Available placeholders:
{response_table_as_string}"""

ph_re = re.compile("{.*?}")

def expand_placeholders(placeholder_string):
    """Convert placeholder string to human-readable text."""
    placeholders = ph_re.findall(placeholder_string)
    return "".join(response_table.get(placeholder, f"full text for {placeholder} not found") for placeholder in placeholders)

def display_response(placeholder_string):
    """Display the response with placeholders in brackets."""
    expanded = expand_placeholders(placeholder_string)
    placeholders = ph_re.findall(placeholder_string)
    placeholder_text = " ".join(f"[{p}]" for p in placeholders)
    return f"{expanded} {placeholder_text}"

messages = [
    {'role': 'system', 'content': system_prompt},
]

print("=== BrightBank Support Chat (Interactive) ===")
print("Type 'quit' or 'exit' to end the conversation\n")

while True:
    user_input = input("You: ").strip()
    
    if user_input.lower() in ['quit', 'exit']:
        print("\nEnding conversation. Goodbye!")
        break
    
    if not user_input:
        continue
    
    messages.append({'role': 'user', 'content': user_input})
    
    response = ollama.chat(
        model='gurubot/cage:1.7b-Q4_K_M',
        messages=messages,
        options={'temperature': 0.3}
    )
    
    placeholder_string = response['message']['content']
    
    display_text = display_response(placeholder_string)
    print(f"Assistant: {display_text}\n")
    
    messages.append({'role': 'assistant', 'content': placeholder_string})

example interactive output with the chosen placeholder shown in brackets:

You: hi
Assistant: Welcome to BrightBank Support! How can I help today? [{greeting}]

You: my passw not working
Assistant: You can reset your password from the sign-in screen by tapping 'Forgot password.' [{answerResetPassword}]

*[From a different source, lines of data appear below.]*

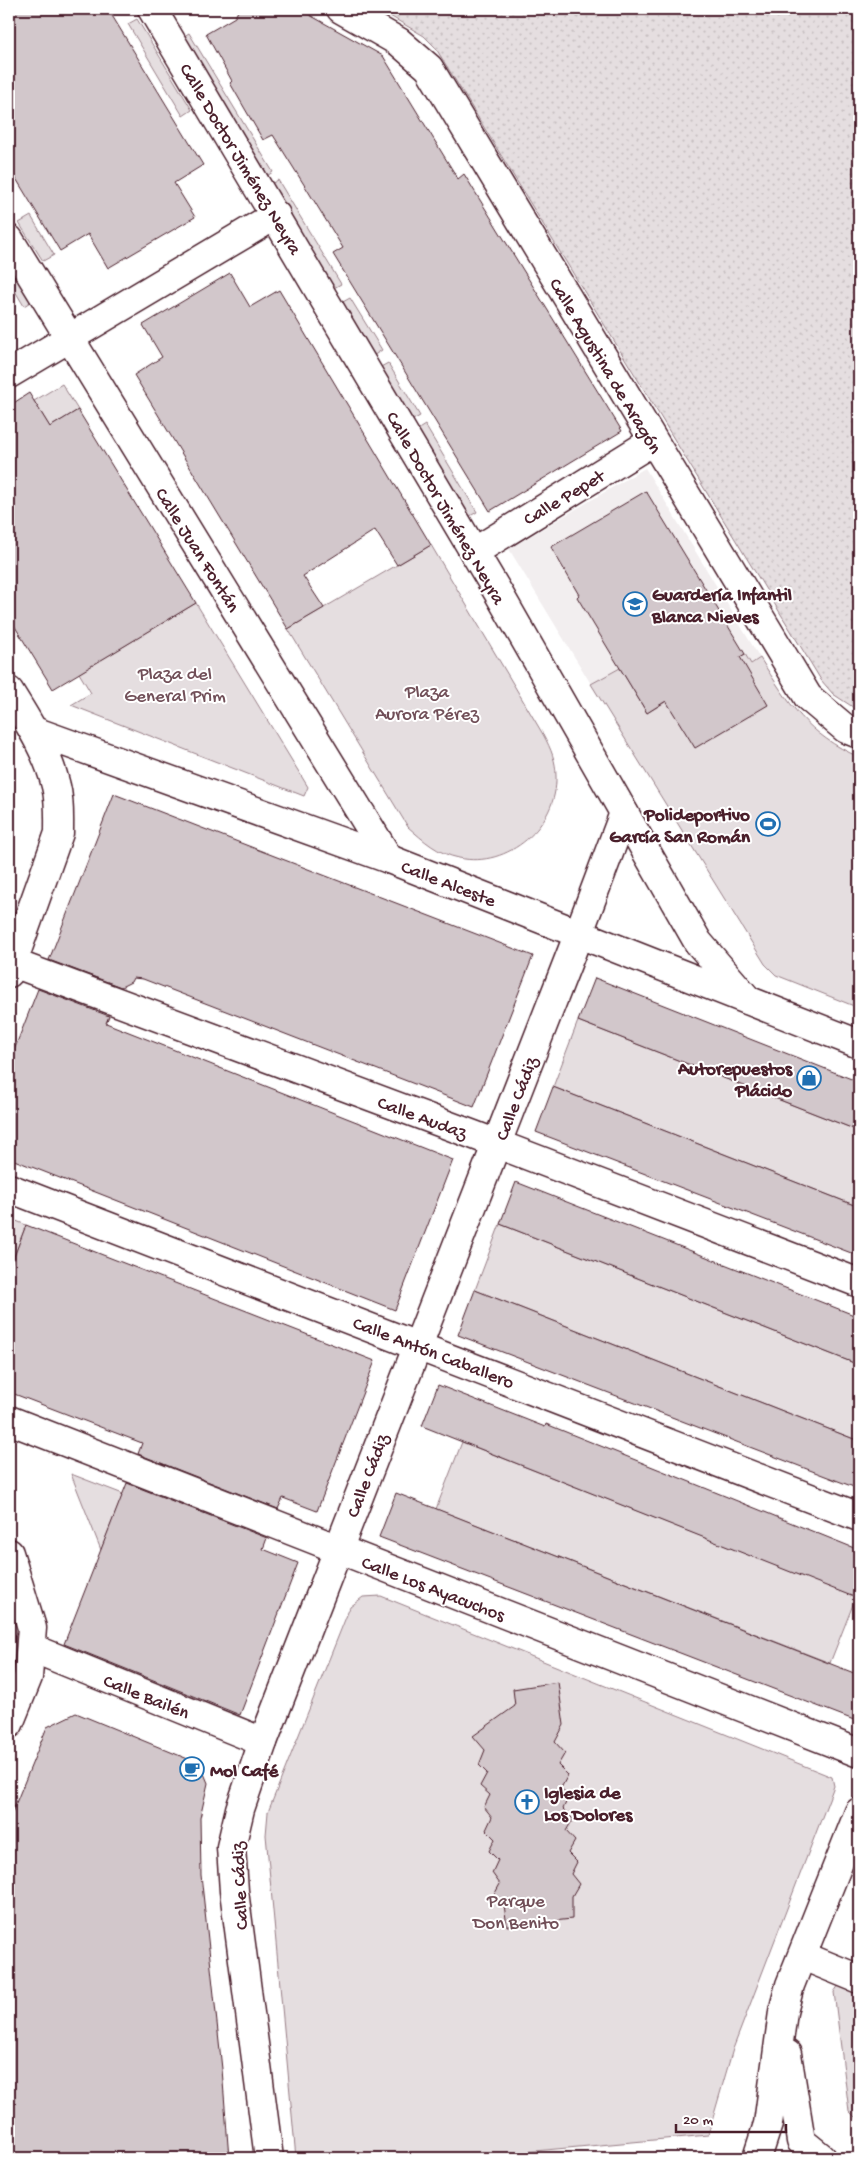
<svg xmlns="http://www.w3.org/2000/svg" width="868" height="2167" viewBox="0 0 868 2167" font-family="'Gochi Hand',sans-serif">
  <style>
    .built { fill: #f2eeef }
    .grass { fill: url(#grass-dots); stroke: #987e86 }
    .green { fill: #e5dee0; stroke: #987e86 }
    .building { fill: #d2c7cb; stroke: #4a1f2b }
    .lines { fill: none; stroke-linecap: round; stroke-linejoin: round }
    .minor-casing { stroke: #4a1f2b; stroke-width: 31 }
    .minor { stroke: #fff; stroke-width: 28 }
    .labels { text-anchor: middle; stroke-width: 4; stroke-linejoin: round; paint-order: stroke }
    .street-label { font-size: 19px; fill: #4a1f2b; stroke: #fff }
    .poi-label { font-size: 19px; font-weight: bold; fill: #4a1f2b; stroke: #fff; text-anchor: start }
    .park-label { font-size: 19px; fill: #714f58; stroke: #fff }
  </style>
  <defs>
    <pattern id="grass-dots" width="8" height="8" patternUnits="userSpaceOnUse" patternTransform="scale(1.25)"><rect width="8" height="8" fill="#e5dee0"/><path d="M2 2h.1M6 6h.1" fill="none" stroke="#c6bec0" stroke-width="1.8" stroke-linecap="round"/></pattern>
  </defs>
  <rect width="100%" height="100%" fill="#fff"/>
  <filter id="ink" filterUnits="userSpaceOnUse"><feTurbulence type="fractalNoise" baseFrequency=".02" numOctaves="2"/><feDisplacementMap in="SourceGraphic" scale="10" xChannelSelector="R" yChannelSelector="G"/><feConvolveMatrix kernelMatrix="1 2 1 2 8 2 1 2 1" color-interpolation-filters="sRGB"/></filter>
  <g filter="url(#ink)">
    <!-- built -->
    <path class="built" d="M645,468l115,190 -135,82 -116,-191z"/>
    <!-- grass -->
    <path class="grass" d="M378,9h481v702l-26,-17 -12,-14 -386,-633 -11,-11z"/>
    <!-- green -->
    <g class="green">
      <path d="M137,19l55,91 -9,6 -55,-92z"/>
      <path d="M189,33l84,139 -8,5 -84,-139z"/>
      <path d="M278,180l63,104 -9,5 -63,-104z"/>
      <path d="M31,216l23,39 -11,6 -24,-38z"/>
      <path d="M9,256l26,43 -11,7 -15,-25z"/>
      <path d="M350,298l32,52 -9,6 -32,-53z"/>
      <path d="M388,363l32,53 -9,5 -32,-53z"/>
      <path d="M62,384l16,26 -28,17 -16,-26z"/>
      <path d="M425,425l52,87 -12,7 -48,-89z"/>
      <path d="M431,545l113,191c7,13 12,25 12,40 2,49 -48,93 -97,82 -21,-4 -36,-18 -51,-31l-120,-198z"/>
      <path d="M196,603l112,184 -4,9 -233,-91 20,-12 -12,-20z"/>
      <path d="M745,654l6,10 9,-6c29,46 48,77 99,99v251l-83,-33 -11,-11 -174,-280 29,-16 27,45z"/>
      <path d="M578,1021l281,110v76l-306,-120z"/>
      <path d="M9,1218l17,7 -17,45z"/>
      <path d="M500,1224l359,141v76l-384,-151z"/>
      <path d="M462,1442l394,155 -26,66 -394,-154z"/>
      <path d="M71,1474l52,20 -22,56z"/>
      <path d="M381,1596l451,181 2,9 -101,263 -25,86 -249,23h-163l-30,-323 2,-23 82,-205 13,-10z"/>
      <path d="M839,1985l20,6v130l-10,-10 -15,-119z"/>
    </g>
    <!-- building -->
    <g class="building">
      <path d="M9,9h99l95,156 -29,18 21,34 -87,51 -20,-34 -28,17 -51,-84z"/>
      <path d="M239,9h60l84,47 75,123 6,-5 158,257 -132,80 -157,-257 10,-6 -35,-57 -35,-56 -10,5 -33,-57 2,-2 -26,-47 29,-17z"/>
      <path d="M230,273l20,34 29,-17 152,255 -34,20 -22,-35 -72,46 21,32 -36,21 -154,-254 28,-18 -19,-32z"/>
      <path d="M29,393l21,34 28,-17 118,193 -143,86 -44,-72v-211z"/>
      <path d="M646,491l99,163 -5,3 28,48 -73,43 -29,-47 -19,12 -70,-116 2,-2 -28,-48z"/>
      <path d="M114,794l419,162 -59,151 -331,-128 -10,-1 -2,4 -10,5 -72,-27z"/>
      <path d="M595,978l264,104v49l-281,-110z"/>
      <path d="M38,989l71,27 -3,7 347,137 -58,150 -386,-152v-95z"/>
      <path d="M553,1087l306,120v49l-323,-124z"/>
      <path d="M516,1182l343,135v48l-359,-141z"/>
      <path d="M26,1225l349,136 -58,150 -34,-13 -5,11 -140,-55 4,-11 -133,-51v-122z"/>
      <path d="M475,1290l384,151v48l-401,-154z"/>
      <path d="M438,1385l107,42 1,-3 313,126v49l-437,-173z"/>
      <path d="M127,1483l140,55 -4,11 35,14 -58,152 -176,-71z"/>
      <path d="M396,1493l463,182v47l-480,-185z"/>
      <path d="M558,1682l6,43 -9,17 10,11 -7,12 10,10 -7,13 8,8 -6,13 10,10 -7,12 9,10 -7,12 9,9 -6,12 8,10 -7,12v23l-65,7 -3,-21 -10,-10 6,-11 -8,-11 6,-13 -9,-9 6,-12 -9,-9 6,-13 -8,-10 6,-12 -10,-9 7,-13 -8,-8 6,-15 -12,-14 42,-30 -2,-17z"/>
      <path d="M76,1713l124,51 8,19 -8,35 1,57 21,194 7,89h-220v-338l38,-93z"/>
    </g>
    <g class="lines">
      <!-- minor casing -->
      <g class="minor-casing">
        <g id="minor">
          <path d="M152,9l347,585 199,348 50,58"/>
          <path d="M341,9l58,33 30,26 379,629 38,32 13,5"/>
          <path d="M9,239l380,620"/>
          <path d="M9,374l267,-159"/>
          <path d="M474,552l179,-111"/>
          <path d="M9,691c18,29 39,61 47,95 4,15 3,31 3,47l-50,140"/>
          <path d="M34,731l355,128 470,185"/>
          <path d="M13,963l461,172 385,148"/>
          <path d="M9,1188l850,329"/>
          <path d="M9,1420l850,333"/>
          <path d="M9,1553l23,75 -4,49 -19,47"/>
          <path d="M32,1648l231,94"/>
          <path d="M803,1956l56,23"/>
          <path d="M787,2054l14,87 21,17"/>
          <path d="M269,2158l-35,-267 -3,-44 9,-38 23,-67 309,-791 52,-138"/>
          <path d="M757,2158l11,-34 15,-112 7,-27 69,-173"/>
        </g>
      </g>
      <!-- minor -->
      <use href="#minor" class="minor"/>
    </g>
  </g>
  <!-- icons -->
  <defs>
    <g id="school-ring" transform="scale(1.25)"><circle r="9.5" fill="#fff" stroke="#1f6fb2" stroke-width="1.5"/><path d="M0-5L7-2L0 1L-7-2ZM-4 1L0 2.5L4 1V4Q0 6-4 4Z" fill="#1f6fb2"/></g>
    <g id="stadium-ring" transform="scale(1.25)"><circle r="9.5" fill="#fff" stroke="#1f6fb2" stroke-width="1.5"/><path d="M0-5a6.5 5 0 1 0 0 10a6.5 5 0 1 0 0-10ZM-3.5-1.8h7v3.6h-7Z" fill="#1f6fb2"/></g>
    <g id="shop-ring" transform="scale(1.25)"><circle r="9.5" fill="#fff" stroke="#1f6fb2" stroke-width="1.5"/><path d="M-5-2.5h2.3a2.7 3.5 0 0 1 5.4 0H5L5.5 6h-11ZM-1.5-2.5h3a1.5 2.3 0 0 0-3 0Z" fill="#1f6fb2"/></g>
    <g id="cafe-ring" transform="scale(1.25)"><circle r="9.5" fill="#fff" stroke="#1f6fb2" stroke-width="1.5"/><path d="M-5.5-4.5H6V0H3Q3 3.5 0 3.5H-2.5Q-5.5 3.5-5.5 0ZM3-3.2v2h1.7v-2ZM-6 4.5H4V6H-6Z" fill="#1f6fb2"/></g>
    <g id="church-ring" transform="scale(1.25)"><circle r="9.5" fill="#fff" stroke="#1f6fb2" stroke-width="1.5"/><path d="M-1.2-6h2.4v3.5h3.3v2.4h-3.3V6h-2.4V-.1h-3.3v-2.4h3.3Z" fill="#1f6fb2"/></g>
  </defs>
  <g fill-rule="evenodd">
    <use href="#school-ring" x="635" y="604"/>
    <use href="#stadium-ring" x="768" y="824"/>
    <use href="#shop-ring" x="809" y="1078"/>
    <use href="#cafe-ring" x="192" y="1769"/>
    <use href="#church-ring" x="527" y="1802"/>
  </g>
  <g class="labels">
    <!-- street labels -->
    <g class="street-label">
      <text transform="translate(242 158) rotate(59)" y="7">Calle Doctor Jiménez Neyra</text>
      <text transform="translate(607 365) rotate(59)" y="7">Calle Agustina de Aragón</text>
      <text transform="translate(563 496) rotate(-31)" y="7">Calle Pepet</text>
      <text transform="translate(447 507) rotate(60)" y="7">Calle Doctor Jiménez Neyra</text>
      <text transform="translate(199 549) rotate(58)" y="7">Calle Juan Fontán</text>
      <text transform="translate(449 882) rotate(21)" y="7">Calle Alceste</text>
      <text transform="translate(515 1098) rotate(-69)" y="7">Calle Cádiz</text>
      <text transform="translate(423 1116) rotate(20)" y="7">Calle Audaz</text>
      <text transform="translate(434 1351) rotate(21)" y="7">Calle Antón Caballero</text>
      <text transform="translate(366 1475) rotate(-69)" y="7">Calle Cádiz</text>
      <text transform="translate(434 1587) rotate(21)" y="7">Calle Los Ayacuchos</text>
      <text transform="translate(147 1695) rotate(22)" y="7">Calle Bailén</text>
      <text transform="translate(238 1886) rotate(-93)" y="7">Calle Cádiz</text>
    </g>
    <!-- poi labels -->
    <g class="poi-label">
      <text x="652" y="600">Guardería Infantil<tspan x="652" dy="22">Blanca Nieves</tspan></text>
      <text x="750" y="820" text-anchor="end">Polideportivo<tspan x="750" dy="22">García San Román</tspan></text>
      <text x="792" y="1074" text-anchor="end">Autorepuestos<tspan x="792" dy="22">Plácido</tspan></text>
      <text x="210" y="1776">Mol Café</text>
      <text x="544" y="1798">Iglesia de<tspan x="544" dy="22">Los Dolores</tspan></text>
    </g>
    <!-- park labels -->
    <g class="park-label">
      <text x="175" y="679">Plaza del<tspan x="175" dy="22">General Prim</tspan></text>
      <text x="427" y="697">Plaza<tspan x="427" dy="22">Aurora Pérez</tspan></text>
      <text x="516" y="1906">Parque<tspan x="516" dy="22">Don Benito</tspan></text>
    </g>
  </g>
  <!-- margin -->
  <rect width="868" height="2167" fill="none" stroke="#fff" stroke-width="30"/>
  <rect x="15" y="15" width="838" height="2137" fill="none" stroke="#4a1f2b" stroke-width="2" filter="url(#ink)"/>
  <!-- scale -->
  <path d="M676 2124v8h110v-8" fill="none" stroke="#4a1f2b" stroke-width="2.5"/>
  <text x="683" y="2124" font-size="15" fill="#4a1f2b" stroke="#ffffff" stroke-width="4" paint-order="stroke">20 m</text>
</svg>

You: how can i get more info
Assistant: Which transaction are you referring to (merchant name, amount, and date)? [{questionTransactionDetails}]

You: u smell
Assistant: Sorry, I can't help with that. Please contact support at 555-686-8686. [{statementICantHelpWithThat}]

You: byee
Assistant: Thanks for banking with BrightBank! [{goodbye}]

Advanced

Dialog trees:

You can, in your code, alter the response table that is placed in the system prompt based upon the last response from the LLM. For example if the last question the LLM asked was “do you want to pay by cash, cheque or card?” then it could populate the response table with only responses that are relevant to that area. Using this you can create a dialog tree which can organise a larger set of answers in linked nodes rather than having them all in one long context. Keeping the number of placeholders in context at any one time at a reasonable number will give the LLM the best chance of picking the correct response.

Acronyms:

You don’t have to write out camel-case placeholder terms like {questionTransactionDetails}, you could for example use {QTD} and in testing this performed acceptably well, however the semantic meaning in writing full words is an extra hint to the LLM worth keeping. In well written code you should still only need to write out the full term once in the response table definition in any case.

Tool Calling:

While they cannot be parametrised in this version of the model you can use the placeholder output as a simple way of tool calling, for example detecting {goodbye} can be used as a trigger to deactivate the chat window or {urlBrightBankLogin} could automatically open the login page.